2016年1月,《科学报告》发表的一项研究Multi-decadal trends in global terrestrial evapotranspiration and its components展示了近几十年全球陆地蒸散量及其组成成分的变化趋势。过去的研究表明陆地蒸散量在近几十年间持续减少,然而,新的诊断模型对过去几十年地表蒸散量的推测得到了相反的结果。
蒸散量指的是地表液体水转变为水蒸气的量,同时也反映了地球受到的太阳辐射强度。如果没有蒸散过程,地球的温度将会升高,因此蒸散量对于预测地球温度的变化至关重要。

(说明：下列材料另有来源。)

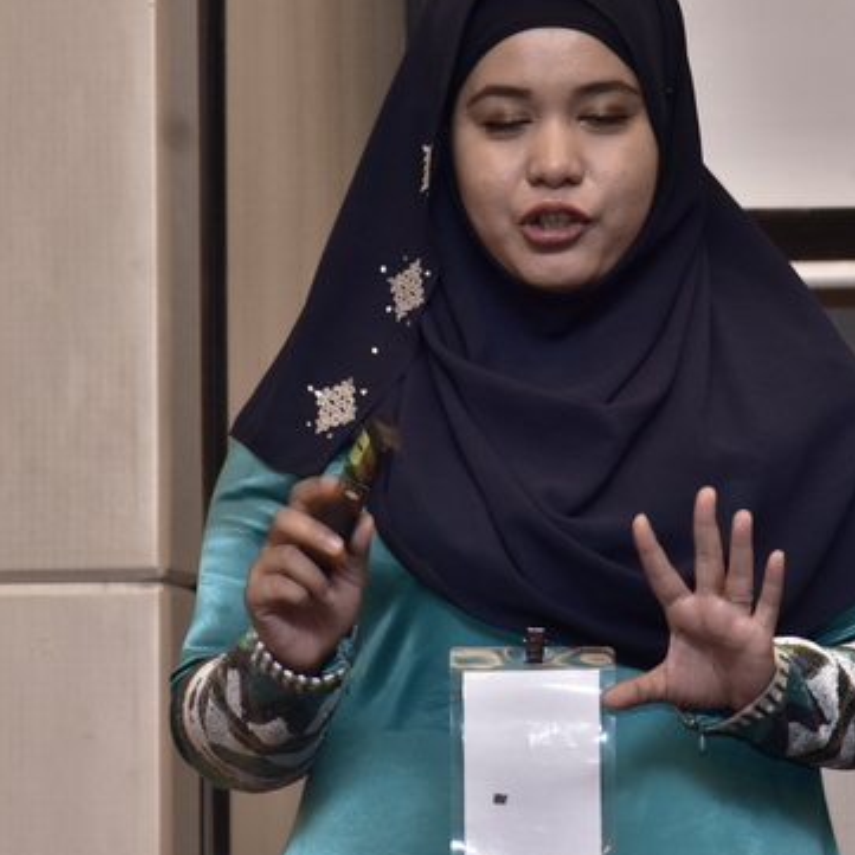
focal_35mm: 297
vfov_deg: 5.9
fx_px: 8298
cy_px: 234
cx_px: 542
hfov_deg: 5.9
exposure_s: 1/50
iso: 1000
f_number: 6.3
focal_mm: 105
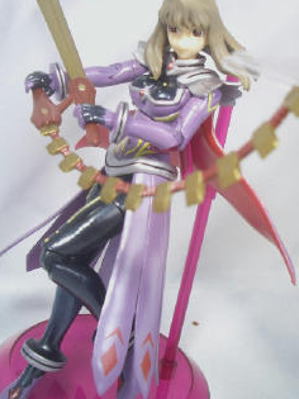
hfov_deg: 29.1
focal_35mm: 50
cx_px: 167
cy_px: 176
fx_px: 576
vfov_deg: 38.1
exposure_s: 1/80
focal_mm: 6.8
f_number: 2.8
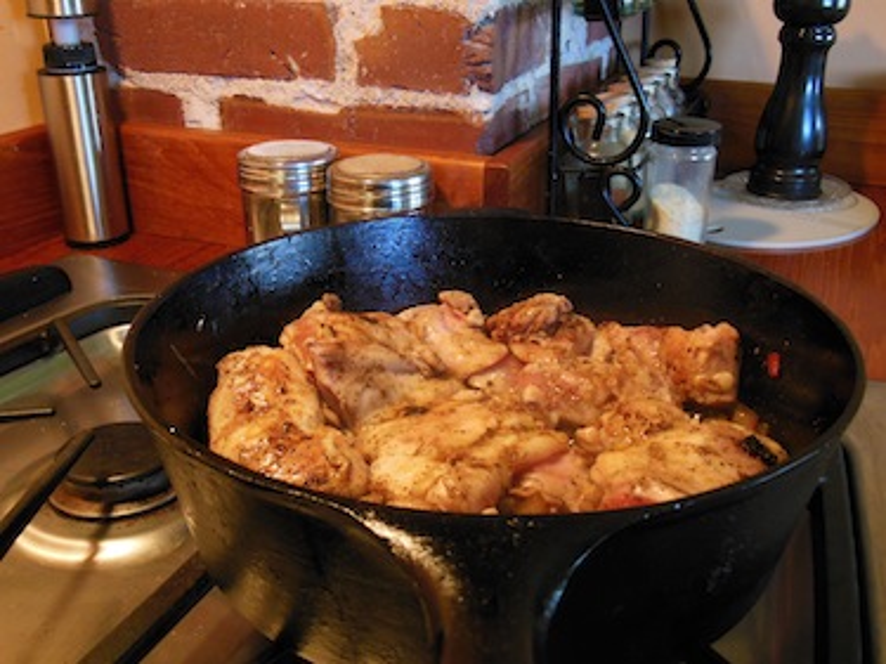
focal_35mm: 39
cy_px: 332
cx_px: 443
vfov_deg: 36.8
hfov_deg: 47.9
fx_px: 998
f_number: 4.1
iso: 400
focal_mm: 6.9
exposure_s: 1/6
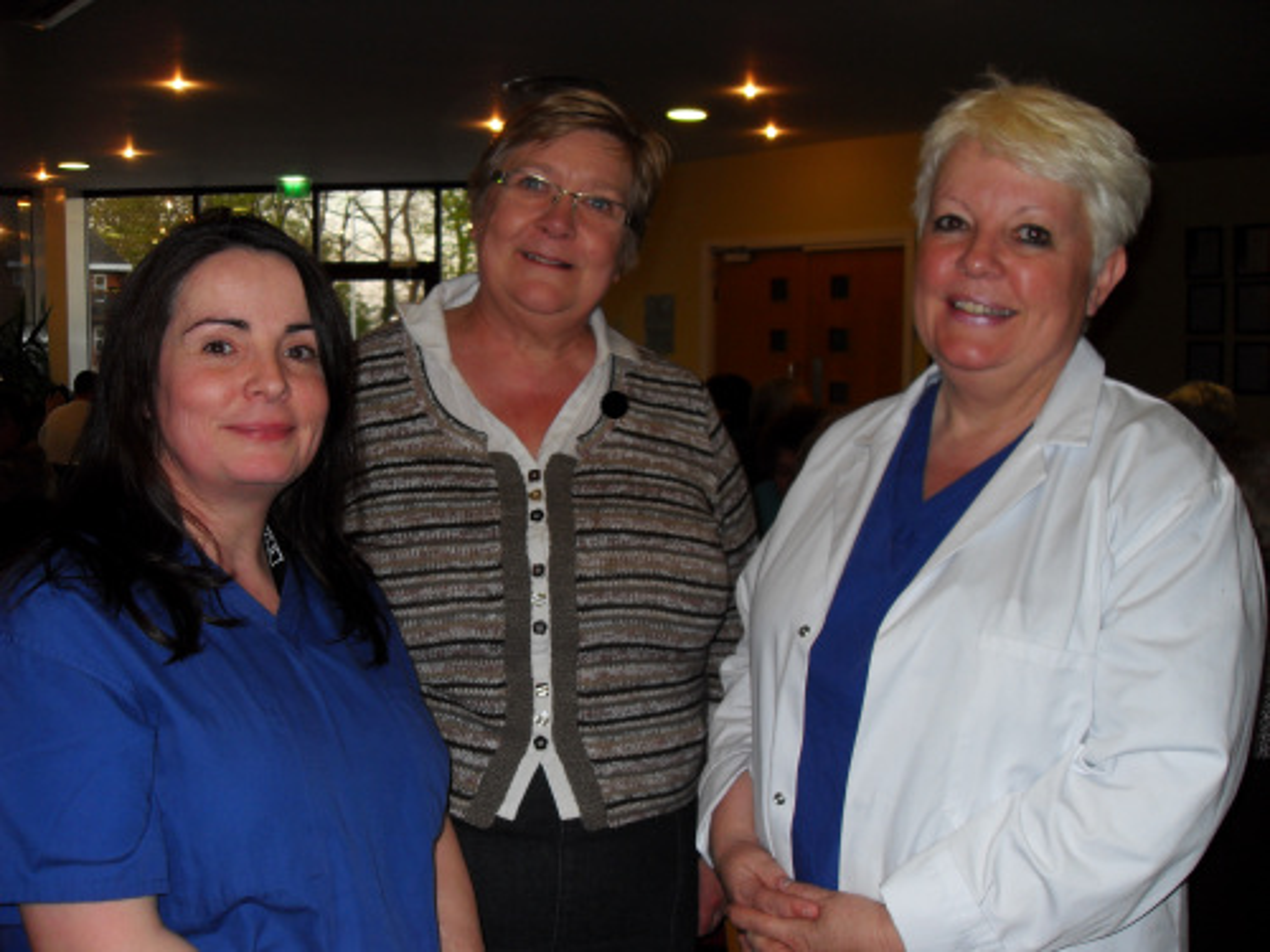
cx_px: 635
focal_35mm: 34
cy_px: 476
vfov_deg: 41.8
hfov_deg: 54.0
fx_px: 1247
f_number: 2.8
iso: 100
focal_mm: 6.3
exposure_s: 1/45
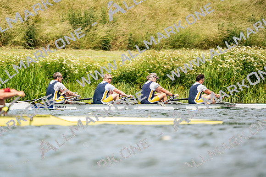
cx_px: 133
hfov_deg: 3.4
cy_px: 88
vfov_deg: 2.3
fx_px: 4434
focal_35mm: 600
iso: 320
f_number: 6.3
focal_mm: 600
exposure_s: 1/2000
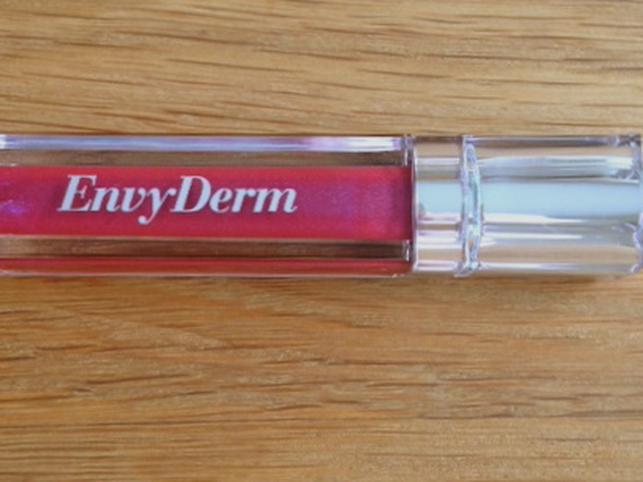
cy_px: 212
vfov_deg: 37.6
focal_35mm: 38
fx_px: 705
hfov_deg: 48.9
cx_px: 290
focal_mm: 4.12
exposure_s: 1/20
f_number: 2.4
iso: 100
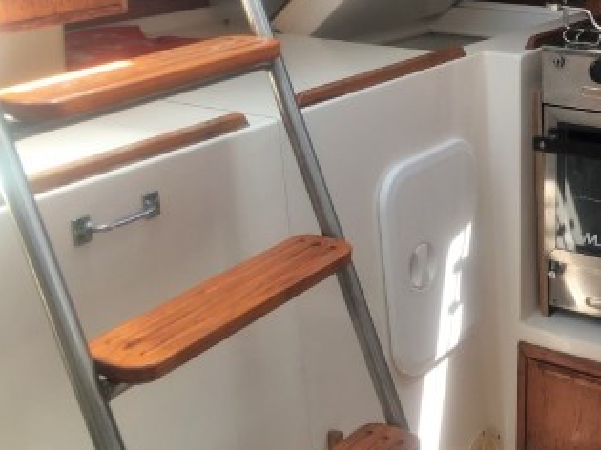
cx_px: 540
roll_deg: -0.1
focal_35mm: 59
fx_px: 1024
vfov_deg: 24.4
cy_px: 95
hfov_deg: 31.2
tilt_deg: -14.2
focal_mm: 4.15
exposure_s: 1/100
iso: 25
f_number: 2.2
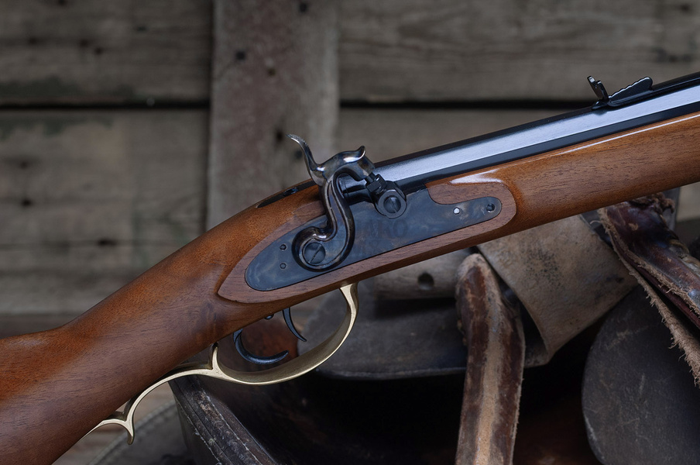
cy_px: 232
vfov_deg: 18.1
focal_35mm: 75
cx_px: 350
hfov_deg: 27.0
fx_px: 1456
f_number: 5.6
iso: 160
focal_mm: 50
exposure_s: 1/160
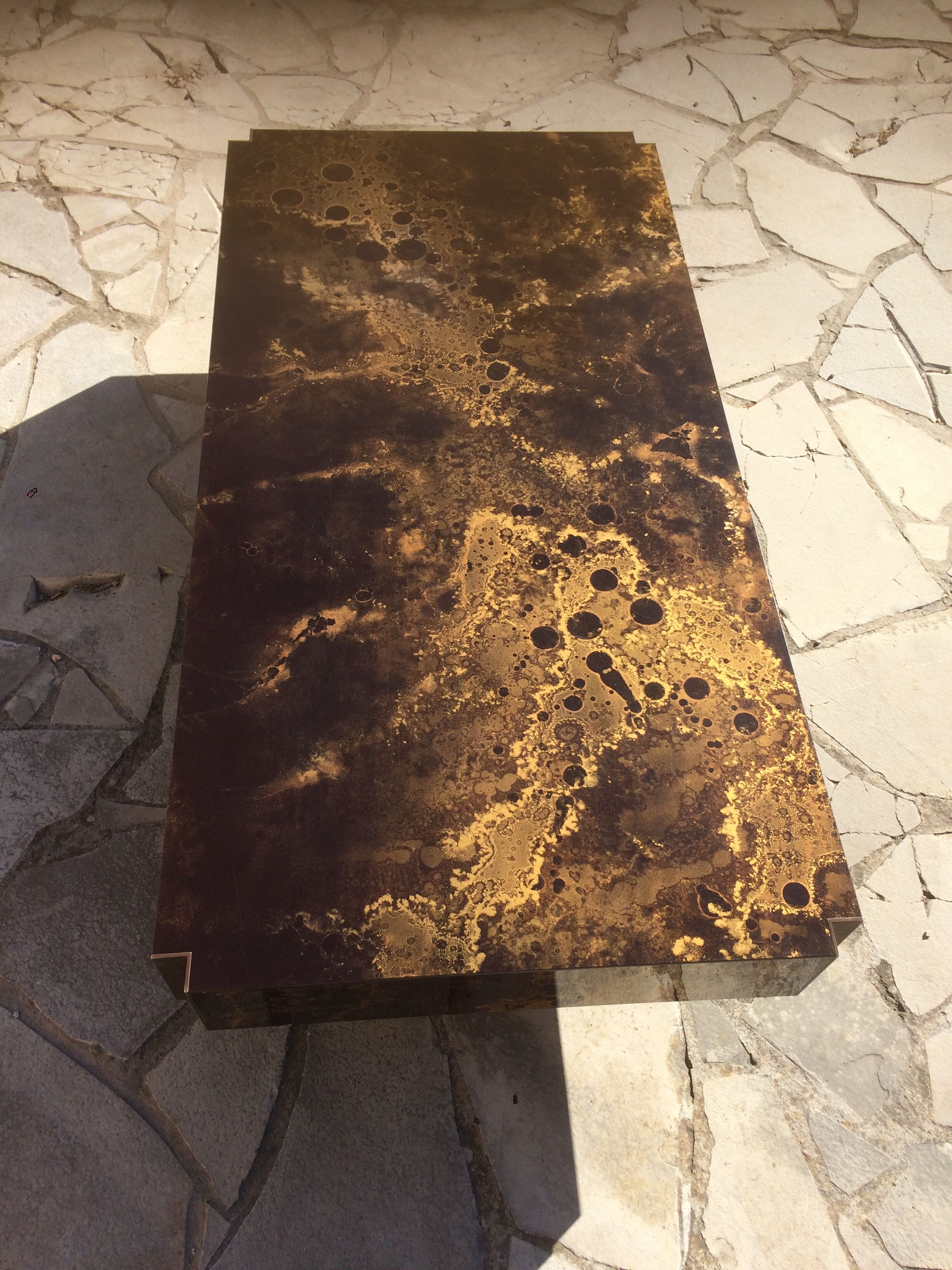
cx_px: 476
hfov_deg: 48.2
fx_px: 1063
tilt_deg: -57.6
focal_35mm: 29
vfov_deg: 61.7
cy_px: 635
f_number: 2.2
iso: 32
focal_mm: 4.15
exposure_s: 1/1368
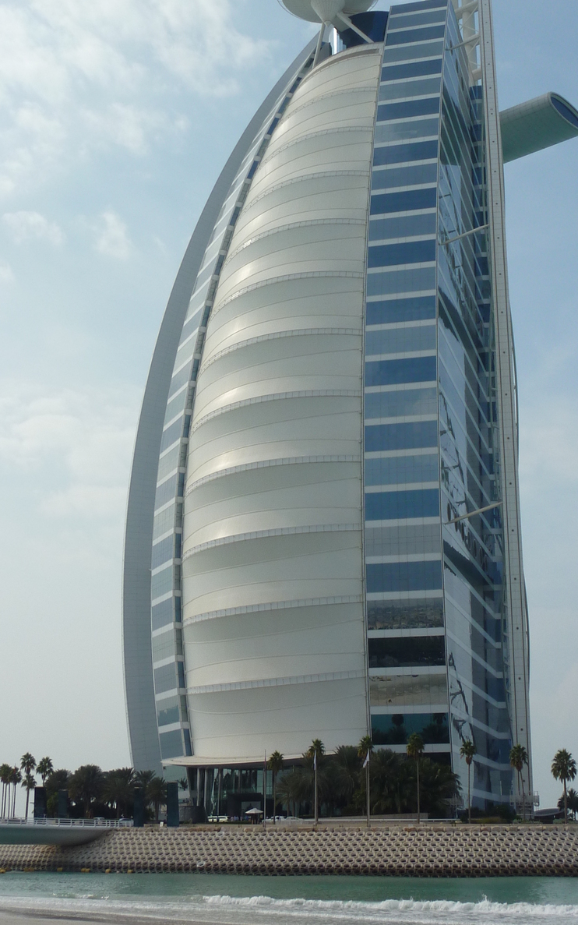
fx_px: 1260
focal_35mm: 50
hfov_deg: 25.8
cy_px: 392
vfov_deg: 40.2
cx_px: 344
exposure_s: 1/640
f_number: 5.6
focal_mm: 5.7
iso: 80
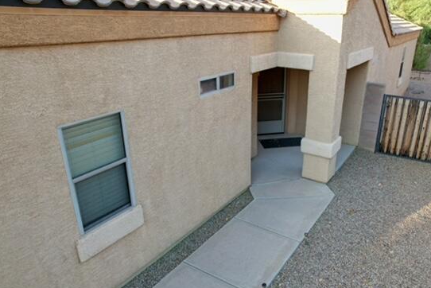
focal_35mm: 26
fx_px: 311
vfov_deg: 49.6
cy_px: 150
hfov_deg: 69.2
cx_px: 239
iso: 100
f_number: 2.8
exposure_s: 1/30
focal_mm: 8.38
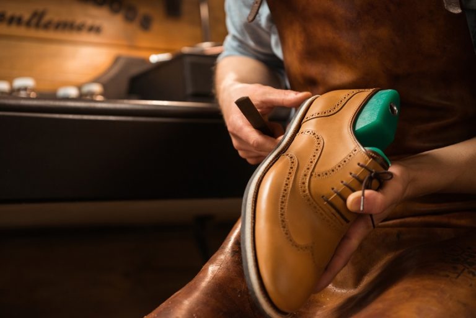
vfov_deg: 19.5
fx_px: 925
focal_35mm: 70
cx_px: 238
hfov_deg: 28.8
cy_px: 159
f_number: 3.5
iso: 1000
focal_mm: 70
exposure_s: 1/200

澳大利亚联邦科学与工业研究组织(CSIRO)的张永强及其同事建立的新诊断模型将陆地蒸散量分为了三个组分:植被蒸散量(Et),植被所拦截降水的蒸散量(Ei)以及土壤蒸散量(Es)。根据新诊断模型对1981-2012年间地球每日蒸散量的模拟,前两者增加的量超过了土壤蒸散所减少的量,使得地球的地表蒸散量总体显著增加。植被叶面积指数(LAI)的升高使得蒸散量的不同组分表现出了相反的变化趋势:Et的增加量大约是Es的减少量的两倍。然而,大部分的CMIP5模型却没有模拟出这样相反的变化趋势。这提醒我们在预测地球能量和水循环变化的过程中,应突出真实反映植被变化的重要性。(来源:科学网)